Why do European farmers protest and mention Ukraine?

Farmers in France, Belgium, Germany, Italy and other European Union countries staged protests this winter, complaining that the actions of national governments and the European Union are reducing the welfare of agricultural workers and threatening the European agricultural sector of the economy.

The difficulties of the peasants became more apparent against the background of Russia’s invasion of Ukraine, which resulted in price fluctuations for energy, raw materials and products.

The Russian war also dramatically changed the flow of Ukrainian grain in particular, the export of which is limited by the Russian blockade of Ukrainian ports and threats in the Black Sea.

Participants in European protests block highways, set up pickets with tents and bonfires, and attract politicians and activists to their side.

They argue that purchase prices for agricultural products are too low, while the cost of fuel for agricultural machinery, electricity, fertilizers, seeds, etc., is increasing.

To the list of problems, farmers also add actions aimed at reducing the impact of agriculture on the environment in the face of climate change.

The leading factor of agricultural policy in Europe is the system of subsidies and rules of the European Union, which strictly regulates and also supports the agricultural sector.

But now the claims that the system needs major changes are getting louder and louder.

Ukrainian issue

Since 2016, Ukraine has had a free trade and association agreement with the European Union, and in 2023 it became a candidate for EU membership and should begin the process of accession negotiations, which will probably last several years.

Ukraine is not yet part of the common European market, but after the open Russian invasion of Ukraine in February 2022, the EU lifted a number of restrictions on imports from Ukraine and in particular promoted the creation of so-called solidarity corridors to facilitate the export of Ukrainian grain and other goods through Europe.

Such actions caused dissatisfaction among representatives of the agricultural sector, primarily in the EU countries neighboring Ukraine, where they complained about the so-called influx of Ukrainian grain and other Ukrainian products and the drop in prices on the market.

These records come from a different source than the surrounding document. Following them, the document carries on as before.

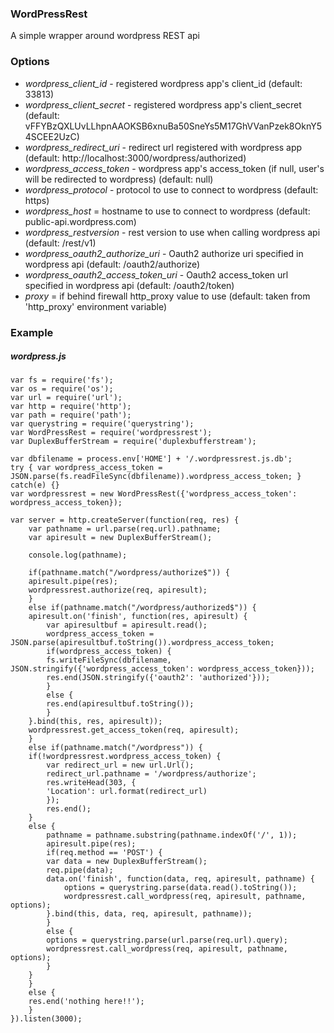 ### WordPressRest

A simple wrapper around wordpress REST api

### Options

* _wordpress_client_id_ - registered wordpress app's client_id (default: 33813)
* _wordpress_client_secret_ - registered wordpress app's client_secret (default: vFFYBzQXLUvLLhpnAAOKSB6xnuBa50SneYs5M17GhVVanPzek8OknY54SCEE2UzC)
* _wordpress_redirect_uri_ - redirect url registered with wordpress app (default: http://localhost:3000/wordpress/authorized)
* _wordpress_access_token_ - wordpress app's access_token (if null, user's will be redirected to wordpress) (default: null)
* _wordpress_protocol_ - protocol to use to connect to wordpress (default: https)
* _wordpress_host_ = hostname to use to connect to wordpress (default: public-api.wordpress.com)
* _wordpress_restversion_ - rest version to use when calling wordpress api (default: /rest/v1)
* _wordpress_oauth2_authorize_uri_ - Oauth2 authorize uri specified in wordpress api (default: /oauth2/authorize)
* _wordpress_oauth2_access_token_uri_ - Oauth2 access_token url specified in wordpress api (default: /oauth2/token)
* _proxy_ = if behind firewall http_proxy value to use (default: taken from 'http_proxy' environment variable)

### Example

##### wordpress.js

	var fs = require('fs');
	var os = require('os');
	var url = require('url');
	var http = require('http');
	var path = require('path');
	var querystring = require('querystring');
	var WordPressRest = require('wordpressrest');
	var DuplexBufferStream = require('duplexbufferstream');
	
	var dbfilename = process.env['HOME'] + '/.wordpressrest.js.db';
	try { var wordpress_access_token = JSON.parse(fs.readFileSync(dbfilename)).wordpress_access_token; } catch(e) {}
	var wordpressrest = new WordPressRest({'wordpress_access_token': wordpress_access_token});
	
	var server = http.createServer(function(req, res) {
	    var pathname = url.parse(req.url).pathname;
	    var apiresult = new DuplexBufferStream();
	
	    console.log(pathname);
	
	    if(pathname.match("/wordpress/authorize$")) {
		apiresult.pipe(res);
		wordpressrest.authorize(req, apiresult);
	    }
	    else if(pathname.match("/wordpress/authorized$")) {
		apiresult.on('finish', function(res, apiresult) {
		    var apiresultbuf = apiresult.read();
		    wordpress_access_token = JSON.parse(apiresultbuf.toString()).wordpress_access_token;
		    if(wordpress_access_token) {
			fs.writeFileSync(dbfilename, JSON.stringify({'wordpress_access_token': wordpress_access_token}));
			res.end(JSON.stringify({'oauth2': 'authorized'}));
		    }
		    else {
			res.end(apiresultbuf.toString());
		    }
		}.bind(this, res, apiresult));
		wordpressrest.get_access_token(req, apiresult);
	    }
	    else if(pathname.match("/wordpress")) {
		if(!wordpressrest.wordpress_access_token) {
		    var redirect_url = new url.Url();
		    redirect_url.pathname = '/wordpress/authorize';
		    res.writeHead(303, {
			'Location': url.format(redirect_url)
		    });
		    res.end();
		}
		else {
		    pathname = pathname.substring(pathname.indexOf('/', 1));
		    apiresult.pipe(res);
		    if(req.method == 'POST') {
			var data = new DuplexBufferStream();
			req.pipe(data);
			data.on('finish', function(data, req, apiresult, pathname) {
			    options = querystring.parse(data.read().toString());
			    wordpressrest.call_wordpress(req, apiresult, pathname, options);
			}.bind(this, data, req, apiresult, pathname));
		    }
		    else {
			options = querystring.parse(url.parse(req.url).query);
			wordpressrest.call_wordpress(req, apiresult, pathname, options);
		    }
		}
	    }
	    else {
		res.end('nothing here!!');
	    }
	}).listen(3000);
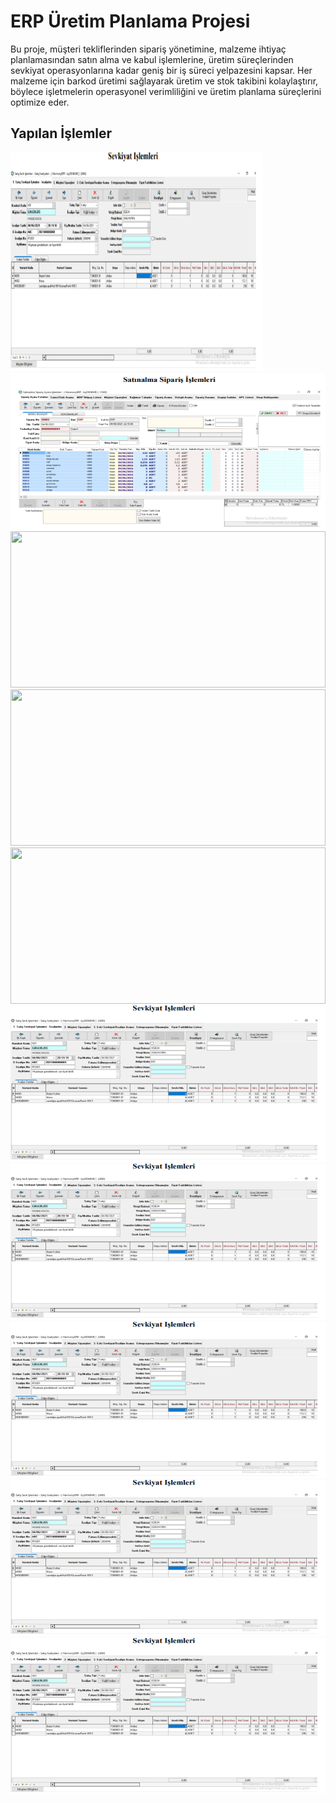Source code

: # ERP Üretim Planlama Projesi

Bu proje, müşteri tekliflerinden sipariş yönetimine, malzeme ihtiyaç planlamasından satın alma ve kabul işlemlerine, üretim süreçlerinden sevkiyat operasyonlarına kadar geniş bir iş süreci yelpazesini kapsar. 
Her malzeme için barkod üretimi sağlayarak üretim ve stok takibini kolaylaştırır, böylece işletmelerin operasyonel verimliliğini ve üretim planlama süreçlerini optimize eder.

## Yapılan İşlemler


<img src="https://github.com/AysenurBALKAN/ERPUretimPlanlama/blob/main/sevkiyat.PNG" width="80%" height="350px">
<img src="https://github.com/AysenurBALKAN/ERPUretimPlanlama/blob/main/sat%C4%B1nalmasip.PNG" width="100%" height="250px">
<img src="https://github.com/AysenurBALKAN/ERPUretimPlanlama/blob/main/sat%C4%B1nalmakab.PNG" width="100%" height="250px">
<img src="https://github.com/AysenurBALKAN/ERPUretimPlanlama/blob/main/m%C3%BCsterisip.PNG" width="100%" height="250px">
<img src="https://github.com/AysenurBALKAN/ERPUretimPlanlama/blob/main/m%C3%BCsteriTek.PNG" width="100%" height="250px">
<img src="https://github.com/AysenurBALKAN/ERPUretimPlanlama/blob/main/sevkiyat.PNG" width="100%" height="250px">
<img src="https://github.com/AysenurBALKAN/ERPUretimPlanlama/blob/main/sevkiyat.PNG" width="100%" height="250px">
<img src="https://github.com/AysenurBALKAN/ERPUretimPlanlama/blob/main/sevkiyat.PNG" width="100%" height="250px">
<img src="https://github.com/AysenurBALKAN/ERPUretimPlanlama/blob/main/sevkiyat.PNG" width="100%" height="250px">
<img src="https://github.com/AysenurBALKAN/ERPUretimPlanlama/blob/main/sevkiyat.PNG" width="100%" height="250px">
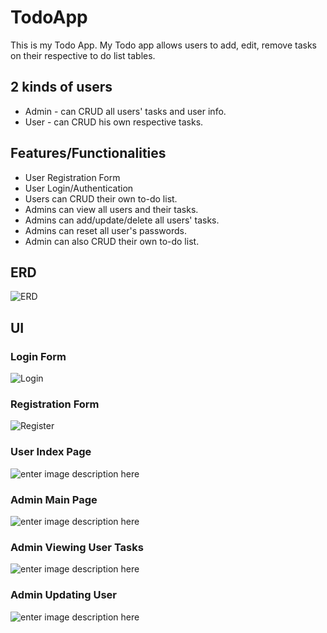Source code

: # TodoApp

This is my Todo App. My Todo app allows users to add, edit, remove tasks on their respective to do list tables.

## 2 kinds of users
- Admin - can CRUD all users' tasks and user info.
- User - can CRUD his own respective tasks.

## Features/Functionalities
- User Registration Form
- User Login/Authentication
- Users can CRUD their own to-do list.
- Admins can view all users and their tasks.
- Admins can add/update/delete all users' tasks.
- Admins can reset all user's passwords.
- Admin can also CRUD their own to-do list.

## ERD
![ERD](https://lh3.googleusercontent.com/WFLjLSphCwpZwtXdFrTpeIpmG69yALNXODN5wcOj7ieFcaUIQvxV1iBlpRAf6XOEQPU73185uE0)
## UI
### Login Form
![](https://lh3.googleusercontent.com/fqYylr6qluIoP80CMI5jkjl1FqES0xyw0EzEAbXOeLadwcEYMAseGBr3pCK55GiCQpH9MNZEhXg "Login")
### Registration Form
![](https://lh3.googleusercontent.com/DfHkRN-TZEKpdk3ViAkIcgXmeZmcV9fhEmHsewt1M9TJjKpY48m32yINI1ZtFiObBt5rTIGv6PE "Register")
### User Index Page
![enter image description here](https://lh3.googleusercontent.com/QUWoyqh4pnefp8ZUPuAf4lwYE70qCMp3T_O1YHNvLDEvQCd9XMkaOBbWGAudyiBQgvfPEv9mp_M)
### Admin Main Page
![enter image description here](https://lh3.googleusercontent.com/_0yuhReQnNog3c28Jx2Nbtb1AE7gMy0FFCofW6zEH8TFwXiaZ0qTfsbFPRUVkDfcsZdO6Pygp1Y)
### Admin Viewing User Tasks
![enter image description here](https://lh3.googleusercontent.com/UzDRXmOMADvxCAPNSftruiJ1pFlzVUJ9JJdqTsDMF1PN27KZ6XPr2ujre0ghhQGS4f2izTObtRE)
### Admin Updating User
![enter image description here](https://lh3.googleusercontent.com/DKHn-Sb8iQN8bGmul4rOJH3qJpIEw--eKh5Hv3lW5_0mwP9wauYjFYElC0n_N-AtUwo2FHahr3w)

Five countries: Poland, Slovakia, Hungary, Romania and Bulgaria, contrary to the decision of the European Commission in 2023, introduced unilateral bans on the import of Ukrainian grain and they, except for Romania, still maintain them.

Those countries emphasize that import bans do not apply to transit from Ukraine to other countries.

Farmers and, in particular, participants of protests in the countries of Western Europe, in particular in France, also express fears about the consequences of the entry into their markets of products of Ukrainian producers, which may be cheaper and win the competition.

“We are afraid because they do not have the same regulations as we do. It will be cheaper for consumers. So what flour etc will consumers or companies take? Of course, what is cheaper,” the AP agency quotes French farmer Stephanie Flament, who grows grains and beets near Paris.